• _Supplied records_:

^^^^^^^^

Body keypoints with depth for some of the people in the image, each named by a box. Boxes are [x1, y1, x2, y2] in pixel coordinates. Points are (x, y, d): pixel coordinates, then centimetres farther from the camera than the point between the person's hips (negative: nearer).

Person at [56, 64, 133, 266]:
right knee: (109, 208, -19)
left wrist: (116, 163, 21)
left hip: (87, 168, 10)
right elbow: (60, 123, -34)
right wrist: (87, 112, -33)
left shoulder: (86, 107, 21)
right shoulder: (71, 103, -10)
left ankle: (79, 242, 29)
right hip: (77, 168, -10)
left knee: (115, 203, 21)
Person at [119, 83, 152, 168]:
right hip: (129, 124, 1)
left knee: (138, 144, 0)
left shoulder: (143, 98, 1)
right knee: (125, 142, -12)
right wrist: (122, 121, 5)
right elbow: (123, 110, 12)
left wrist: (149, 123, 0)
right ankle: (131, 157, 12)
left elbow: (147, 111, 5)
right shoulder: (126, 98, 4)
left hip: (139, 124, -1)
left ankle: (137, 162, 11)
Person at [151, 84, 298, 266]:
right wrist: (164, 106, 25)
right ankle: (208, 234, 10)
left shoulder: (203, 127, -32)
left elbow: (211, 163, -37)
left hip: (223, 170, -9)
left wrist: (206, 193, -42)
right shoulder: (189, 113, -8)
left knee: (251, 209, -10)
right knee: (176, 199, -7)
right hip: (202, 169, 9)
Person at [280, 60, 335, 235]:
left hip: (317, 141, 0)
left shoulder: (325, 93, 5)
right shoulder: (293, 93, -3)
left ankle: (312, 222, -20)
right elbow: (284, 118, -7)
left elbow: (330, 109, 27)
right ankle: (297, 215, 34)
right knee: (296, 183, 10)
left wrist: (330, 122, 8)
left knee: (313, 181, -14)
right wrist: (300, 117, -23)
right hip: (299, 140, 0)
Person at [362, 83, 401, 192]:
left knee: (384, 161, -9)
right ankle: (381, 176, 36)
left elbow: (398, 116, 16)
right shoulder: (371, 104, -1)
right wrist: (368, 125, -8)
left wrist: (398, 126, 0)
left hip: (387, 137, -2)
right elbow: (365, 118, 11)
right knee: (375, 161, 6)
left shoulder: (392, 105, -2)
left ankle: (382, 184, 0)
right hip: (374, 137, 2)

^^^^^^^^

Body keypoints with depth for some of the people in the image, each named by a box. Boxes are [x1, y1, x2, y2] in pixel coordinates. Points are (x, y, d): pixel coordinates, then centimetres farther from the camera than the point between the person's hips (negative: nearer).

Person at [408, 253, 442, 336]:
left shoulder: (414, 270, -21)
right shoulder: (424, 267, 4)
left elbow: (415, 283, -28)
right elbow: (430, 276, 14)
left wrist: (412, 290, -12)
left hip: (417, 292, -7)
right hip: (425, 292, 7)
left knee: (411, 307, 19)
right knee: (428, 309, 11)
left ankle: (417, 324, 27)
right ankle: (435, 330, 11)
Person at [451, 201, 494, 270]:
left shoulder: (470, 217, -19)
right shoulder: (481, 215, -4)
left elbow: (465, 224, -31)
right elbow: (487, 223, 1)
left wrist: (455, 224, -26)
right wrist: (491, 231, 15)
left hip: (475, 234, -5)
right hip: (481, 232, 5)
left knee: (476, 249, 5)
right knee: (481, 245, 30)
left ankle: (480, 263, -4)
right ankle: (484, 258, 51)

^^^^^^^^

• _Assignment_:
Output should match, line for line, the stretch of the material above from the line holding "left knee: (138, 144, 0)" through the line holding "left wrist: (206, 193, -42)".

• _Output below_:
left knee: (138, 144, 0)
left shoulder: (143, 98, 1)
right knee: (125, 142, -12)
right wrist: (122, 121, 5)
right elbow: (123, 110, 12)
left wrist: (149, 123, 0)
right ankle: (131, 157, 12)
left elbow: (147, 111, 5)
right shoulder: (126, 98, 4)
left hip: (139, 124, -1)
left ankle: (137, 162, 11)
Person at [151, 84, 298, 266]:
right wrist: (164, 106, 25)
right ankle: (208, 234, 10)
left shoulder: (203, 127, -32)
left elbow: (211, 163, -37)
left hip: (223, 170, -9)
left wrist: (206, 193, -42)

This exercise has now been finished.